To do
Every entry is to be set down a second time, precisely as written.

Data section
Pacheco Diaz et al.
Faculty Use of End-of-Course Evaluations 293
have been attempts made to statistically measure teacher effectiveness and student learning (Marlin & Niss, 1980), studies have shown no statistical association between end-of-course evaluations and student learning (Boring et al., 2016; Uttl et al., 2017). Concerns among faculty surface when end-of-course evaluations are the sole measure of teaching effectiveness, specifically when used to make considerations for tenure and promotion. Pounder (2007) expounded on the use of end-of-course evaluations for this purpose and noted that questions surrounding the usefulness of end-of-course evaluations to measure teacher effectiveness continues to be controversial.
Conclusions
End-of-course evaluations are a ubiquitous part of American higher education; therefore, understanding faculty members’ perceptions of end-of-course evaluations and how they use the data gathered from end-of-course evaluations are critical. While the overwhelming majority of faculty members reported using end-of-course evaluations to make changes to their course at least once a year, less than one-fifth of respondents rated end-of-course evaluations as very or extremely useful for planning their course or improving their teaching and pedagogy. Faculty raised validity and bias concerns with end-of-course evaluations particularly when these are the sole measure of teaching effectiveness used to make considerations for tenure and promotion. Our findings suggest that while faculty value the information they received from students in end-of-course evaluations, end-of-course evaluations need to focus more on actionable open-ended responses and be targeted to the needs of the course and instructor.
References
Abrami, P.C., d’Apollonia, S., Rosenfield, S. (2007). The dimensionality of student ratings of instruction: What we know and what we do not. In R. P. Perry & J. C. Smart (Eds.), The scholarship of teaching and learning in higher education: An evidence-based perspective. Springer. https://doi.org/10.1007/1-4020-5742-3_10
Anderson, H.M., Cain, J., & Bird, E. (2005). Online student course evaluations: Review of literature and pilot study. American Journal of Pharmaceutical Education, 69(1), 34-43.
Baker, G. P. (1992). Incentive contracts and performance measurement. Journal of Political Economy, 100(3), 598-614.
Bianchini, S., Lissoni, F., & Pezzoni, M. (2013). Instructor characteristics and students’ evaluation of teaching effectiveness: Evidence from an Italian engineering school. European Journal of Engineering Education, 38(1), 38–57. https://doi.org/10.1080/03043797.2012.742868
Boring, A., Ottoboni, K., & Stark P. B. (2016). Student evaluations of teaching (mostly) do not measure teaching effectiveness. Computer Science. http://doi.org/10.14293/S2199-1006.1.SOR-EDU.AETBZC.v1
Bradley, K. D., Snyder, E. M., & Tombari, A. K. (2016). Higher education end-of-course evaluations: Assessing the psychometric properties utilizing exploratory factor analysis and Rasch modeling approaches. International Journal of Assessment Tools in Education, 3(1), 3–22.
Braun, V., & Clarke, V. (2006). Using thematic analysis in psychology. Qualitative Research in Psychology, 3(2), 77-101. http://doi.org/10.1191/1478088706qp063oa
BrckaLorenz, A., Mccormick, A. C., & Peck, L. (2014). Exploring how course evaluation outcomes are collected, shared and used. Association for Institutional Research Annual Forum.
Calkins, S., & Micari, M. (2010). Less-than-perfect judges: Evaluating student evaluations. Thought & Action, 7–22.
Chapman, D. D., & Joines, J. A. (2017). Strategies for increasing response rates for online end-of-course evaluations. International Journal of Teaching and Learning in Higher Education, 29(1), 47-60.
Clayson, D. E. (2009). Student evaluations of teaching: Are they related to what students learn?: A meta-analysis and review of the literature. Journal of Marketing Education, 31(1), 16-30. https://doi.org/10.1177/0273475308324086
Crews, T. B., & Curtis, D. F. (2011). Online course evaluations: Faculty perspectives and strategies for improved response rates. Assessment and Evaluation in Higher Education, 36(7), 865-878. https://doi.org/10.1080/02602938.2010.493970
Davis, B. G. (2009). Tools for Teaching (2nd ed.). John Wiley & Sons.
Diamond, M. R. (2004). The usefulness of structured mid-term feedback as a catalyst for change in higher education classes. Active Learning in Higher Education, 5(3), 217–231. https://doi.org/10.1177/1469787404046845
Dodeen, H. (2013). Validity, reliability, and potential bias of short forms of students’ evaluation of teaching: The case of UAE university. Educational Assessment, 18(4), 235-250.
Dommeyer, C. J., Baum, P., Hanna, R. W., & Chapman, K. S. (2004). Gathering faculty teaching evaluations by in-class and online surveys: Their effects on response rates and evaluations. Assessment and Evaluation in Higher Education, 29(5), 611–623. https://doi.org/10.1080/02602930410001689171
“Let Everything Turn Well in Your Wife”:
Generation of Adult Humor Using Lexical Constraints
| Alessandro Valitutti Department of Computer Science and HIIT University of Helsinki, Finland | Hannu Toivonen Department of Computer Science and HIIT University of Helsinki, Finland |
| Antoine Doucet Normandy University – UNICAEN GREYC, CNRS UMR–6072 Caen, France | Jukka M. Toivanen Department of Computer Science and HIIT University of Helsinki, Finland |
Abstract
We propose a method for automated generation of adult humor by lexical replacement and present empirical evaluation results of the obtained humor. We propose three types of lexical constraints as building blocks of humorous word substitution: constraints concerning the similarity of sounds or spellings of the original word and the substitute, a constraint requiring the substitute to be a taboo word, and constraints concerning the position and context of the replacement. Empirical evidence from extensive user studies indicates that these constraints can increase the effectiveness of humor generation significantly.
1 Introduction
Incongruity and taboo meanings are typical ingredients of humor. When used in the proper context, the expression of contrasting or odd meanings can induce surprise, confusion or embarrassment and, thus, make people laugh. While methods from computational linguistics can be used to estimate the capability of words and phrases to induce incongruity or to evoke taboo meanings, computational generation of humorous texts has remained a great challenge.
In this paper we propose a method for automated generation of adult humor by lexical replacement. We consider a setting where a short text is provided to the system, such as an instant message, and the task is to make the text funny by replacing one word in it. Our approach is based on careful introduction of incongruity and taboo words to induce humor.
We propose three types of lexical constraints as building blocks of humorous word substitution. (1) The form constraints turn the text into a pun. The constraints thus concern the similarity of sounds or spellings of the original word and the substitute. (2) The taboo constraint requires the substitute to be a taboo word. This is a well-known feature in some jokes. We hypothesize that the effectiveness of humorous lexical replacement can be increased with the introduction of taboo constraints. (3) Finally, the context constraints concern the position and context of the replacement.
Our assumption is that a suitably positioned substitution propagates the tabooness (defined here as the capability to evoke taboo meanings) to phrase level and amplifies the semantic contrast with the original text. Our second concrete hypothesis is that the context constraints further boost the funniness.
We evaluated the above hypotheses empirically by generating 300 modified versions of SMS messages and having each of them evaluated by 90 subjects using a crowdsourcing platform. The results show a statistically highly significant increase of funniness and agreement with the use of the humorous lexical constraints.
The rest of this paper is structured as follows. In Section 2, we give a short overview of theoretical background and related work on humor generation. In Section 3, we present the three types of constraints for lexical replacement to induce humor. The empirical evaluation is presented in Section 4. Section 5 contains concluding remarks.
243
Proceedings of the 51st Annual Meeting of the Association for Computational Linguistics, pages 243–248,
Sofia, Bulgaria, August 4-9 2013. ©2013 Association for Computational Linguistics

Solution
Pacheco Diaz et al.
Faculty Use of End-of-Course Evaluations 293
have been attempts made to statistically measure teacher effectiveness and student learning (Marlin & Niss, 1980), studies have shown no statistical association between end-of-course evaluations and student learning (Boring et al., 2016; Uttl et al., 2017). Concerns among faculty surface when end-of-course evaluations are the sole measure of teaching effectiveness, specifically when used to make considerations for tenure and promotion. Pounder (2007) expounded on the use of end-of-course evaluations for this purpose and noted that questions surrounding the usefulness of end-of-course evaluations to measure teacher effectiveness continues to be controversial.
Conclusions
End-of-course evaluations are a ubiquitous part of American higher education; therefore, understanding faculty members’ perceptions of end-of-course evaluations and how they use the data gathered from end-of-course evaluations are critical. While the overwhelming majority of faculty members reported using end-of-course evaluations to make changes to their course at least once a year, less than one-fifth of respondents rated end-of-course evaluations as very or extremely useful for planning their course or improving their teaching and pedagogy. Faculty raised validity and bias concerns with end-of-course evaluations particularly when these are the sole measure of teaching effectiveness used to make considerations for tenure and promotion. Our findings suggest that while faculty value the information they received from students in end-of-course evaluations, end-of-course evaluations need to focus more on actionable open-ended responses and be targeted to the needs of the course and instructor.
References
Abrami, P.C., d’Apollonia, S., Rosenfield, S. (2007). The dimensionality of student ratings of instruction: What we know and what we do not. In R. P. Perry & J. C. Smart (Eds.), The scholarship of teaching and learning in higher education: An evidence-based perspective. Springer. https://doi.org/10.1007/1-4020-5742-3_10
Anderson, H.M., Cain, J., & Bird, E. (2005). Online student course evaluations: Review of literature and pilot study. American Journal of Pharmaceutical Education, 69(1), 34-43.
Baker, G. P. (1992). Incentive contracts and performance measurement. Journal of Political Economy, 100(3), 598-614.
Bianchini, S., Lissoni, F., & Pezzoni, M. (2013). Instructor characteristics and students’ evaluation of teaching effectiveness: Evidence from an Italian engineering school. European Journal of Engineering Education, 38(1), 38–57. https://doi.org/10.1080/03043797.2012.742868
Boring, A., Ottoboni, K., & Stark P. B. (2016). Student evaluations of teaching (mostly) do not measure teaching effectiveness. Computer Science. http://doi.org/10.14293/S2199-1006.1.SOR-EDU.AETBZC.v1
Bradley, K. D., Snyder, E. M., & Tombari, A. K. (2016). Higher education end-of-course evaluations: Assessing the psychometric properties utilizing exploratory factor analysis and Rasch modeling approaches. International Journal of Assessment Tools in Education, 3(1), 3–22.
Braun, V., & Clarke, V. (2006). Using thematic analysis in psychology. Qualitative Research in Psychology, 3(2), 77-101. http://doi.org/10.1191/1478088706qp063oa
BrckaLorenz, A., Mccormick, A. C., & Peck, L. (2014). Exploring how course evaluation outcomes are collected, shared and used. Association for Institutional Research Annual Forum.
Calkins, S., & Micari, M. (2010). Less-than-perfect judges: Evaluating student evaluations. Thought & Action, 7–22.
Chapman, D. D., & Joines, J. A. (2017). Strategies for increasing response rates for online end-of-course evaluations. International Journal of Teaching and Learning in Higher Education, 29(1), 47-60.
Clayson, D. E. (2009). Student evaluations of teaching: Are they related to what students learn?: A meta-analysis and review of the literature. Journal of Marketing Education, 31(1), 16-30. https://doi.org/10.1177/0273475308324086
Crews, T. B., & Curtis, D. F. (2011). Online course evaluations: Faculty perspectives and strategies for improved response rates. Assessment and Evaluation in Higher Education, 36(7), 865-878. https://doi.org/10.1080/02602938.2010.493970
Davis, B. G. (2009). Tools for Teaching (2nd ed.). John Wiley & Sons.
Diamond, M. R. (2004). The usefulness of structured mid-term feedback as a catalyst for change in higher education classes. Active Learning in Higher Education, 5(3), 217–231. https://doi.org/10.1177/1469787404046845
Dodeen, H. (2013). Validity, reliability, and potential bias of short forms of students’ evaluation of teaching: The case of UAE university. Educational Assessment, 18(4), 235-250.
Dommeyer, C. J., Baum, P., Hanna, R. W., & Chapman, K. S. (2004). Gathering faculty teaching evaluations by in-class and online surveys: Their effects on response rates and evaluations. Assessment and Evaluation in Higher Education, 29(5), 611–623. https://doi.org/10.1080/02602930410001689171
“Let Everything Turn Well in Your Wife”:
Generation of Adult Humor Using Lexical Constraints
| Alessandro Valitutti Department of Computer Science and HIIT University of Helsinki, Finland | Hannu Toivonen Department of Computer Science and HIIT University of Helsinki, Finland |
| Antoine Doucet Normandy University – UNICAEN GREYC, CNRS UMR–6072 Caen, France | Jukka M. Toivanen Department of Computer Science and HIIT University of Helsinki, Finland |
Abstract
We propose a method for automated generation of adult humor by lexical replacement and present empirical evaluation results of the obtained humor. We propose three types of lexical constraints as building blocks of humorous word substitution: constraints concerning the similarity of sounds or spellings of the original word and the substitute, a constraint requiring the substitute to be a taboo word, and constraints concerning the position and context of the replacement. Empirical evidence from extensive user studies indicates that these constraints can increase the effectiveness of humor generation significantly.
1 Introduction
Incongruity and taboo meanings are typical ingredients of humor. When used in the proper context, the expression of contrasting or odd meanings can induce surprise, confusion or embarrassment and, thus, make people laugh. While methods from computational linguistics can be used to estimate the capability of words and phrases to induce incongruity or to evoke taboo meanings, computational generation of humorous texts has remained a great challenge.
In this paper we propose a method for automated generation of adult humor by lexical replacement. We consider a setting where a short text is provided to the system, such as an instant message, and the task is to make the text funny by replacing one word in it. Our approach is based on careful introduction of incongruity and taboo words to induce humor.
We propose three types of lexical constraints as building blocks of humorous word substitution. (1) The form constraints turn the text into a pun. The constraints thus concern the similarity of sounds or spellings of the original word and the substitute. (2) The taboo constraint requires the substitute to be a taboo word. This is a well-known feature in some jokes. We hypothesize that the effectiveness of humorous lexical replacement can be increased with the introduction of taboo constraints. (3) Finally, the context constraints concern the position and context of the replacement.
Our assumption is that a suitably positioned substitution propagates the tabooness (defined here as the capability to evoke taboo meanings) to phrase level and amplifies the semantic contrast with the original text. Our second concrete hypothesis is that the context constraints further boost the funniness.
We evaluated the above hypotheses empirically by generating 300 modified versions of SMS messages and having each of them evaluated by 90 subjects using a crowdsourcing platform. The results show a statistically highly significant increase of funniness and agreement with the use of the humorous lexical constraints.
The rest of this paper is structured as follows. In Section 2, we give a short overview of theoretical background and related work on humor generation. In Section 3, we present the three types of constraints for lexical replacement to induce humor. The empirical evaluation is presented in Section 4. Section 5 contains concluding remarks.
243
Proceedings of the 51st Annual Meeting of the Association for Computational Linguistics, pages 243–248,
Sofia, Bulgaria, August 4-9 2013. ©2013 Association for Computational Linguistics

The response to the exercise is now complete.